A hierarquia, que consiste no ordenamento da autoridade em graus distintos, gerando subordinação entre cargos, existe em todo o serviço público e continuaria presente nas polícias ostensivas, ainda que desmilitarizadas.

A disciplina ou poder disciplinar decorre da autoridade e da hierarquia e consiste no dever de obedecer aos regulamentos e ordens dos superiores hierárquicos. Também continuaria a existir no caso de mudança do regime militar para o civil.

3.    Desmilitarizar não significa trabalhar desuniformizado.
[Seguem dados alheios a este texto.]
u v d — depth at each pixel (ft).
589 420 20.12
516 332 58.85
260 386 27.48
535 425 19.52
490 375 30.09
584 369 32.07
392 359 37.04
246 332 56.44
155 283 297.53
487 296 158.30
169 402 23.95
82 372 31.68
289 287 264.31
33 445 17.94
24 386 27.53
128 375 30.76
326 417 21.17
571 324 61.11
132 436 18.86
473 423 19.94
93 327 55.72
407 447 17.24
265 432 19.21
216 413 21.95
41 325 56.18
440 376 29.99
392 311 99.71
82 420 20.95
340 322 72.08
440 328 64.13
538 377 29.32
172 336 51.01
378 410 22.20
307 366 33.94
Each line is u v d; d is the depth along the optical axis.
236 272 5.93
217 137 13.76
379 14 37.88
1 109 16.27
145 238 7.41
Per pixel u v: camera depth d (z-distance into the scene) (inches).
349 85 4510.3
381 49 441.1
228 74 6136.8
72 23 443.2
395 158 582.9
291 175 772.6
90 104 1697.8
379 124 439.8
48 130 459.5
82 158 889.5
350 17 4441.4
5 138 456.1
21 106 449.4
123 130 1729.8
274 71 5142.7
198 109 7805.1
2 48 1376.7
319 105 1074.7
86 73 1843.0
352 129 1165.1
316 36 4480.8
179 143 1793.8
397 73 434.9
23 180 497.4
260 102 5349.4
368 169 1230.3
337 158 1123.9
Com uma possível desmilitarização, as polícias permaneceriam uniformizadas, pois a missão de policiamento preventivo demanda a utilização de meios ostensivos de reconhecimento por parte da população. Já temos exemplos de polícias uniformizadas e civis, como as guardas municipais e a Polícia Rodoviária Federal.

4.    A Desmilitarização não permitiria maior influência política na polícia.

Muito pelo contrário. Com o modelo militar, o policial acaba diminuindo o seu poder de contestação, já que não pode se sindicalizar ou mesmo exercer com plenitude o seu direito de liberdade de expressão, o que impede o fortalecimento da instituição e favorece a intromissão política. Com a desmilitarização, a força da instituição seria aumentada, já que a mesma poderia contar com seus sindicatos e mesmo com a voz de seus membros para defender suas tradições, diminuindo a influência dos políticos de plantão na modificação de uniformes, costumes e legislação das corporações.

5.    A Desmilitarização não diminui direitos dos policiais

Na verdade, a mudança beneficiaria milhares de policiais, que obteriam uma série de direitos trabalhistas, como o de não ser preso administrativamente (Veja o caso do bombeiro preso por não aceitar fazer serviço de pedreiro) e o de contar com carga horária definida. Atualmente, apenas as polícias militares do Distrito Federal e Minas Gerais aboliram a prisão disciplinar, e a maioria das polícias militares ainda não tem carga horária de trabalho definida para seus policiais.


O Policial Pensador acredita que a discussão sobre a desmilitarização da polícia é salutar e deve ser travada por todos os policiais, bem como pela sociedade em geral, inclusive no Congresso Nacional, através das diversas propostas que lá tramitam.